Como se isso não fosse suficientemente desanimador, Judah ainda teve de se defrontar com algo pior.
Não havia energia elétrica disponível para movimentar equipamentos que carregassem materiais e operários até os andares mais elevados das obras.
O sistema de iluminação pública que o intendente Antônio Lemos implantara em Belém, meio século antes, estava quase paralisado.
Belém vivia numa semiescuridão.
Judah lançou-se, então, na importação complicadíssima de materiais de construção, revendidos no Rio de Janeiro.
Mas, as compras de cimento tinham de ser negociadas diretamente com fábricas da Bélgica, da Alemanha, e, da Holanda.
E encetar as negociações para a aquisição de cimento não foi a atitude mais ousada de Judah.
Porque ele teve de simplesmente implantar uma usina própria de energia elétrica na área das duas construções.
A qual, aliás, passou a servir também aos imóveis já existentes naquele trecho da cidade.
Quando estas barreiras pareciam vencidas, surgiu outra complicação.
Desta vez, com os operários.
Eles sentiam medo de subir nos níveis mais altos dos andaimes das obras
Pois estavam acostumados a construir prédios, sempre, com menos de cinco andares.

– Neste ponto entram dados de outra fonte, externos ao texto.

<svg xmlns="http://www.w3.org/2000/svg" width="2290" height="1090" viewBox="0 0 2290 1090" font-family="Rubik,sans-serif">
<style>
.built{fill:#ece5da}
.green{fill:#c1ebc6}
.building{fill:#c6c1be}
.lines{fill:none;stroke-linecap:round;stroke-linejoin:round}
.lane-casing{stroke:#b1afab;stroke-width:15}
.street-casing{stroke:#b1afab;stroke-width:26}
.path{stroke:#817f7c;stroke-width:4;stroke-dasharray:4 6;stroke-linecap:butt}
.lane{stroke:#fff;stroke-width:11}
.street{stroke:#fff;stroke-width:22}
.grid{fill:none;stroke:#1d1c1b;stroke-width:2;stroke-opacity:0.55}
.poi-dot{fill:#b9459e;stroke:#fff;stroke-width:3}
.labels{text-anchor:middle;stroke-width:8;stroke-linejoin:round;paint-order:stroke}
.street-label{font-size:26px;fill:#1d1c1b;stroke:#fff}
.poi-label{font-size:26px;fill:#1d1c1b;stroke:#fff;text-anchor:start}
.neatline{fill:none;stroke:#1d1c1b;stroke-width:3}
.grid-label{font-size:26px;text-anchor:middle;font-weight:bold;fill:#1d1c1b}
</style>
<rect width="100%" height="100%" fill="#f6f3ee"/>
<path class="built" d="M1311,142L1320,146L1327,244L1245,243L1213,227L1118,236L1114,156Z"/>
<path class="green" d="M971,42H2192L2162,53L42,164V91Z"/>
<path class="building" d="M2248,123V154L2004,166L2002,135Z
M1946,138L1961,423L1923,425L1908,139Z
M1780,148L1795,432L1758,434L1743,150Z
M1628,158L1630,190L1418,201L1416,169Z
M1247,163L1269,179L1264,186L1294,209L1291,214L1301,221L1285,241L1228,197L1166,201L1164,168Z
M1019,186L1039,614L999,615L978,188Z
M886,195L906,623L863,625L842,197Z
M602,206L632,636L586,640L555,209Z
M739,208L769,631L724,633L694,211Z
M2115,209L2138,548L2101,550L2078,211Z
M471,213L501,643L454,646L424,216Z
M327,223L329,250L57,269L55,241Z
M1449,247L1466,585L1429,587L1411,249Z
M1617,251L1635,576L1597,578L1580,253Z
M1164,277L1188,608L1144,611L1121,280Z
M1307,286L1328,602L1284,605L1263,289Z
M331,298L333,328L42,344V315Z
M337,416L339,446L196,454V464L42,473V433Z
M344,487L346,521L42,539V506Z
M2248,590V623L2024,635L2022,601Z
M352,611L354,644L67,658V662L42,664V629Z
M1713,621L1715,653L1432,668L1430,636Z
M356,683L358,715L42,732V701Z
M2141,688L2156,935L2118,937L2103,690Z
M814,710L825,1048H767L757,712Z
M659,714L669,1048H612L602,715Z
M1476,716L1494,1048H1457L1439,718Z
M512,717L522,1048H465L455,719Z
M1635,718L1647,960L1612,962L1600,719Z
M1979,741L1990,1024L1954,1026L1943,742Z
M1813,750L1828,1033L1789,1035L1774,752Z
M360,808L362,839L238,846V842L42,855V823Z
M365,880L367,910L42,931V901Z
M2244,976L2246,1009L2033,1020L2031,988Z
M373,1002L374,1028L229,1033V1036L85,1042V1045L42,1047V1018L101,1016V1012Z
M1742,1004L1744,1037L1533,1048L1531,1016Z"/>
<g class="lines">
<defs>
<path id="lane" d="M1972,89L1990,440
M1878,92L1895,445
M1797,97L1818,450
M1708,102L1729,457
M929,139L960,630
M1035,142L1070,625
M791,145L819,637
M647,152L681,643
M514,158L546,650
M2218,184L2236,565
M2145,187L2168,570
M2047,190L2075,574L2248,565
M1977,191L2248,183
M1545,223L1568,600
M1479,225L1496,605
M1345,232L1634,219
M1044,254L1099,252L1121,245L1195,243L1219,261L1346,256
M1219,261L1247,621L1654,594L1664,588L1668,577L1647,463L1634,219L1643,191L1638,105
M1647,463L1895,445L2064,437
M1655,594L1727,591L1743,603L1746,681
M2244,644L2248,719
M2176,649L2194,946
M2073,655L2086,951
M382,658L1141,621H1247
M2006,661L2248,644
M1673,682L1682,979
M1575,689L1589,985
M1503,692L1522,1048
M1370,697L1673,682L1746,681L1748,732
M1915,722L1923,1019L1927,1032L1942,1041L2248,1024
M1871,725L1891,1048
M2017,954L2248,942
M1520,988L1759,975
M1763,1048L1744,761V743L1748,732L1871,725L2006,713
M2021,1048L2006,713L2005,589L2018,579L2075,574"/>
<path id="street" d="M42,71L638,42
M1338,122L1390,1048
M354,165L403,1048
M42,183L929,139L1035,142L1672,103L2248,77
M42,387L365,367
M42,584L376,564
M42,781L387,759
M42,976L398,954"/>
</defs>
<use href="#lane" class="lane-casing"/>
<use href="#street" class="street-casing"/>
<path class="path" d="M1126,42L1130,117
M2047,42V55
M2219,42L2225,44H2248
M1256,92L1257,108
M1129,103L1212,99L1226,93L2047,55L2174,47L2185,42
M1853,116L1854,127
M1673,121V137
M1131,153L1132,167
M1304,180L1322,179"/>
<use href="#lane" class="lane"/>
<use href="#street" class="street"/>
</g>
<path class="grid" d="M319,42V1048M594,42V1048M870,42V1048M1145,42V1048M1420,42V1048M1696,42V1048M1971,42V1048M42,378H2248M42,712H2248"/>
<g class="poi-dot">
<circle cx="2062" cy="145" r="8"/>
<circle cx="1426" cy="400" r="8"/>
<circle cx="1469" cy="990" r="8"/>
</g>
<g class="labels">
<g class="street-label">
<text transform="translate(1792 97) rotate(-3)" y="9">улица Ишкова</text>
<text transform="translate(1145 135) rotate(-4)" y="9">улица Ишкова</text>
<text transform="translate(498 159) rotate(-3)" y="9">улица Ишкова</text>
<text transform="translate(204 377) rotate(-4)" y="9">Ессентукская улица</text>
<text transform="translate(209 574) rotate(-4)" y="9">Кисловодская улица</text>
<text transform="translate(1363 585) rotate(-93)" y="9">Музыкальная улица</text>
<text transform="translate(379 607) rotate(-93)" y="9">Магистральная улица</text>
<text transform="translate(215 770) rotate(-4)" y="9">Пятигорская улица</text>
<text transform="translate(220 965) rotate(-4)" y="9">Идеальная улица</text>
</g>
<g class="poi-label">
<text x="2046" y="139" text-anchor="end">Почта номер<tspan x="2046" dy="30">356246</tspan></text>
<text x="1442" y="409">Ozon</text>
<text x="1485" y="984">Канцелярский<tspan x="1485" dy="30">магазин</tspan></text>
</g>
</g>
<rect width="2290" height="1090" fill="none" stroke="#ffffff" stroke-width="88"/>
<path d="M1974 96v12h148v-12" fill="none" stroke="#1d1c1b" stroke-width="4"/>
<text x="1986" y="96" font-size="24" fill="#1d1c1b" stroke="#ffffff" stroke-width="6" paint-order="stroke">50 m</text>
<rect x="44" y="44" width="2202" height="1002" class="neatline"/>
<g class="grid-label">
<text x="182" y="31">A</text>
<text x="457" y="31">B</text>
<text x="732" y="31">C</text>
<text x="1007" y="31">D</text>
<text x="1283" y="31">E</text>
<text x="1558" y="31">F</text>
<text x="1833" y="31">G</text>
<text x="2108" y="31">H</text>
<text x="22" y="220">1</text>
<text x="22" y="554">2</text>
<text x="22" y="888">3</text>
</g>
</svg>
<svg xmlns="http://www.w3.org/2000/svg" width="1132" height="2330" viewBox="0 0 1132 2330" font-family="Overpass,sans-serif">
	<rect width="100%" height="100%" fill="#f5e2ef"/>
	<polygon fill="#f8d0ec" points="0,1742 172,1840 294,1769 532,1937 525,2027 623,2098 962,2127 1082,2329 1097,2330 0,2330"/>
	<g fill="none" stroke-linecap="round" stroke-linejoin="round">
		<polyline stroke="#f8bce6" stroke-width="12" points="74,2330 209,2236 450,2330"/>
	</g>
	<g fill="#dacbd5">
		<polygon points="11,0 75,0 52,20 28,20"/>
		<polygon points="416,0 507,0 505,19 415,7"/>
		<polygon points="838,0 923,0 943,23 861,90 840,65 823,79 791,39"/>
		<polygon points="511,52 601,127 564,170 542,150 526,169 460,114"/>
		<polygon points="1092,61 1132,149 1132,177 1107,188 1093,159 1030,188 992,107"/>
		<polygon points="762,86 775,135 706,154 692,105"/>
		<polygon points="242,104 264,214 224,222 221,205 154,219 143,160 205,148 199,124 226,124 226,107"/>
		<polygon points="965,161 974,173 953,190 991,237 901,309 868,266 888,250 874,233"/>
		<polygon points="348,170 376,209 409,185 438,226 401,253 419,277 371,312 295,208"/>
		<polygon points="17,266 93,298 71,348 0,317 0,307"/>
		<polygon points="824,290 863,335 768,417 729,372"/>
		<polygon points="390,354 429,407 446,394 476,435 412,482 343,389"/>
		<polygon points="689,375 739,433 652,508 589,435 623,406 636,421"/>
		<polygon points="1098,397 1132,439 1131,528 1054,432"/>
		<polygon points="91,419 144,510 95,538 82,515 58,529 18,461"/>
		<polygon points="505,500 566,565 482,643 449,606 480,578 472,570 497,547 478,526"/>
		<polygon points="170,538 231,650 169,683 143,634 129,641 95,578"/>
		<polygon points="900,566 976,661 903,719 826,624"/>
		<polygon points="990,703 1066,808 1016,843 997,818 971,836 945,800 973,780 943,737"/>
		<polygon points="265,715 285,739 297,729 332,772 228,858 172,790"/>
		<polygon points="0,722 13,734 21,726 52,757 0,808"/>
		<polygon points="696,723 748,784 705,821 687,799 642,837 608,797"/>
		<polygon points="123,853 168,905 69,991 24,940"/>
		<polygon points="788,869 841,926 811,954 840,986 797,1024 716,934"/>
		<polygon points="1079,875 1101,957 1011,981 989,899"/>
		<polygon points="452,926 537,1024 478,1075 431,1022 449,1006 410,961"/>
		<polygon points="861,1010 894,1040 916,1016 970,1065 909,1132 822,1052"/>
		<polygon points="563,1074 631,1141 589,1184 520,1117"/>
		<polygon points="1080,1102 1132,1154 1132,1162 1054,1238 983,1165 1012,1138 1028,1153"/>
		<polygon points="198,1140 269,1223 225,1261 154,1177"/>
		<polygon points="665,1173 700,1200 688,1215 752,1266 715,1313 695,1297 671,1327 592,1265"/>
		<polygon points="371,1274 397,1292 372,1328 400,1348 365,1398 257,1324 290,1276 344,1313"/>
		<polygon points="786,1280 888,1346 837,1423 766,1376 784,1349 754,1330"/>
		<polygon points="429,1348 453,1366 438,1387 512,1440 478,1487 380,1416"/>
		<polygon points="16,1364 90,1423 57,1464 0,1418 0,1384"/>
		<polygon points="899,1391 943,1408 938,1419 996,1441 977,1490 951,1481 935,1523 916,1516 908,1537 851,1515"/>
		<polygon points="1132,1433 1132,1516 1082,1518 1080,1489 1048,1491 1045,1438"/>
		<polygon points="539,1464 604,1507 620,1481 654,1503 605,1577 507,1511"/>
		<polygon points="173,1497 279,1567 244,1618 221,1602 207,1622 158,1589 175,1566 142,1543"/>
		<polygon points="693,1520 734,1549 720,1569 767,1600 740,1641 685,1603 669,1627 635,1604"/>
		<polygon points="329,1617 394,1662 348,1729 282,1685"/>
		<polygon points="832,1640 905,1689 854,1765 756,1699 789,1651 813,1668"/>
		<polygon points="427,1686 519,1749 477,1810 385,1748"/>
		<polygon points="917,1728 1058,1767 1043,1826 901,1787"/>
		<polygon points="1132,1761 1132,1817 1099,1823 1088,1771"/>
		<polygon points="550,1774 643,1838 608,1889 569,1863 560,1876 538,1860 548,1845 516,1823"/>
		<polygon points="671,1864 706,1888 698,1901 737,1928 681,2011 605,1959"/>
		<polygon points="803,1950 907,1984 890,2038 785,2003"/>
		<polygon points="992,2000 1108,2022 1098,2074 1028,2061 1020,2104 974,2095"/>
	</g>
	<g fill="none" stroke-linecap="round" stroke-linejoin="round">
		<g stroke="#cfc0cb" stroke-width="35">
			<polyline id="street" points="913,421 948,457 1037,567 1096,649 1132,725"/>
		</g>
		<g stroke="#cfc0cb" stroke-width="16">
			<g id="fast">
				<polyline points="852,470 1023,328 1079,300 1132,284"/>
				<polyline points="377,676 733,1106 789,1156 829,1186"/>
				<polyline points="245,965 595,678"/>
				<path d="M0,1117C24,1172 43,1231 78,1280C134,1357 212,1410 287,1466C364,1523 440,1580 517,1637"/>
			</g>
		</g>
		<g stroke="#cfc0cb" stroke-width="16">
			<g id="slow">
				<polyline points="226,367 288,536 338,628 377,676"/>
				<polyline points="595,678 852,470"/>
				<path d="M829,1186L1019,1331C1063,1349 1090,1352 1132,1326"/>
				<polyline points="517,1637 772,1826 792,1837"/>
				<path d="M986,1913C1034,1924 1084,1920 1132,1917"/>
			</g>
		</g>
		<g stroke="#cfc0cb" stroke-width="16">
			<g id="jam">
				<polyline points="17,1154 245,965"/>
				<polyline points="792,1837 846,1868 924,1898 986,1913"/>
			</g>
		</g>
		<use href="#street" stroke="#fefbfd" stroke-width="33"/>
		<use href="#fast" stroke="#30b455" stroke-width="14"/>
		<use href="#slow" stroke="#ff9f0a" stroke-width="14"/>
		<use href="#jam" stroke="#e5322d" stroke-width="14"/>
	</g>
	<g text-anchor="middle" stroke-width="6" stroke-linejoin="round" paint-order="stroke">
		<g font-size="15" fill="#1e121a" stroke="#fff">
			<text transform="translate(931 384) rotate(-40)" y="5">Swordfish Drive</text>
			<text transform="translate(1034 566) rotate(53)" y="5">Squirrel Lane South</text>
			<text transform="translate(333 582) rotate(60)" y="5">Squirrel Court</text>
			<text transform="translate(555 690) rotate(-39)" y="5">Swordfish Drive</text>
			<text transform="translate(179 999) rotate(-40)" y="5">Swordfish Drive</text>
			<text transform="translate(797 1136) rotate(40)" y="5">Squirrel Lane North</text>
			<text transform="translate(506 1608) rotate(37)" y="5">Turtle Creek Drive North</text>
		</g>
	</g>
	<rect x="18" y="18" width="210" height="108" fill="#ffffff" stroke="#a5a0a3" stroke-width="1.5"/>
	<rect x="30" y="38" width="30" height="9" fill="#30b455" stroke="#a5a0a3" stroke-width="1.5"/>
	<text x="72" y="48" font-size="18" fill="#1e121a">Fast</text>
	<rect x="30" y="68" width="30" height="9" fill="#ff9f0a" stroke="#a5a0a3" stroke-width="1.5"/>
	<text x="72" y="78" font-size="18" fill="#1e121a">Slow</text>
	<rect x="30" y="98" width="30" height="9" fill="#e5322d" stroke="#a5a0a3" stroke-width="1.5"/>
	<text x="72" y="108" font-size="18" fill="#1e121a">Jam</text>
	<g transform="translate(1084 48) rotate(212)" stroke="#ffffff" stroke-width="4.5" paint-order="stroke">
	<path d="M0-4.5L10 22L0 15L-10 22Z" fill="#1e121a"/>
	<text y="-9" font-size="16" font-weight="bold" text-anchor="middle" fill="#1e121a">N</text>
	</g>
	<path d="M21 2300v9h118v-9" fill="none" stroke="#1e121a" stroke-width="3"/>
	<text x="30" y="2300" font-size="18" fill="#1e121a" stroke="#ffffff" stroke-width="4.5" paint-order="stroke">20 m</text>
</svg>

Para acalmá-los, Judah teve de convencê-los, aos poucos, de que os andaimes eram seguros.
Os dois prédios, por fim, ficaram prontos.
Seus apartamentos já podiam ser ocupados.
Porém, aquele tipo de habitação era algo inusitado em Belém.
E rapidamente se tornaram vítimas de preconceito.
Segundo o qual eram um tipo de moradia inapropriada para o clima quente do Estado.
Judah teve de assumir ele próprio a tarefa de vender os apartamentos.
Habilidoso e confiável, ele se saiu tão bem nesta atividade que se tornou também o primeiro profissional da área de incorporação de edifícios do Estado.
Com todas estas suas proezas, Judah criou uma nova área na economia paraense, a da produção e venda de espaços de habitação em edifícios.
Foi nesta nova área que, nas décadas seguintes, seria abrigada boa parte da mão de obra formada nos cursos superiores de Engenharia Civil do Pará.
Assim, Judah conseguiu realizar mais uma proeza.
Afastou os jovens engenheiros paraenses do destino para o qual estiveram predestinados, durante cerca de cem anos.
O de se tornarem funcionários públicos, pois, entre os anos de 1850 e 1950, trabalhos para eles só existiam nas secretarias de Obras, a estadual e as municipais.
Os dois prédios de Judah Levy iniciaram o processo de crescimento vertical de Belém.
Atualmente, para infelicidade dos seus habitantes, este processo de crescimento está descontrolado.
Por omissão do poder público, a verticalização de Belém se tornou uma ameaça à sua população.
Nem isto, porém, apaga o mérito dos construtores pioneiros como Judah Levy.
Antes de sua morte, ocorrida no início de 2002, já com 85 anos de idade, num andar elevado do Edifício Nazaré, também construído por ele, Judah olhava através da janela,
E, sentia-se preocupado com o maltrato das árvores.
Mas a visão de Belém que obtinha dali também lhe dava satisfação.
Quando foi ouvido pelo Grupo de Memória da Engenharia da UFPA, ele confessou:
– Quando eu vejo aqui de cima a área construída de Belém que se estende até o bairro do Marco, não sinto inveja dos meus colegas engenheiros. Sinto orgulho por ver que está florescendo uma raiz que eu plantei. Me combateram, mas eu provei que o calor não torna o edifício uma habitação imprópria para Belém.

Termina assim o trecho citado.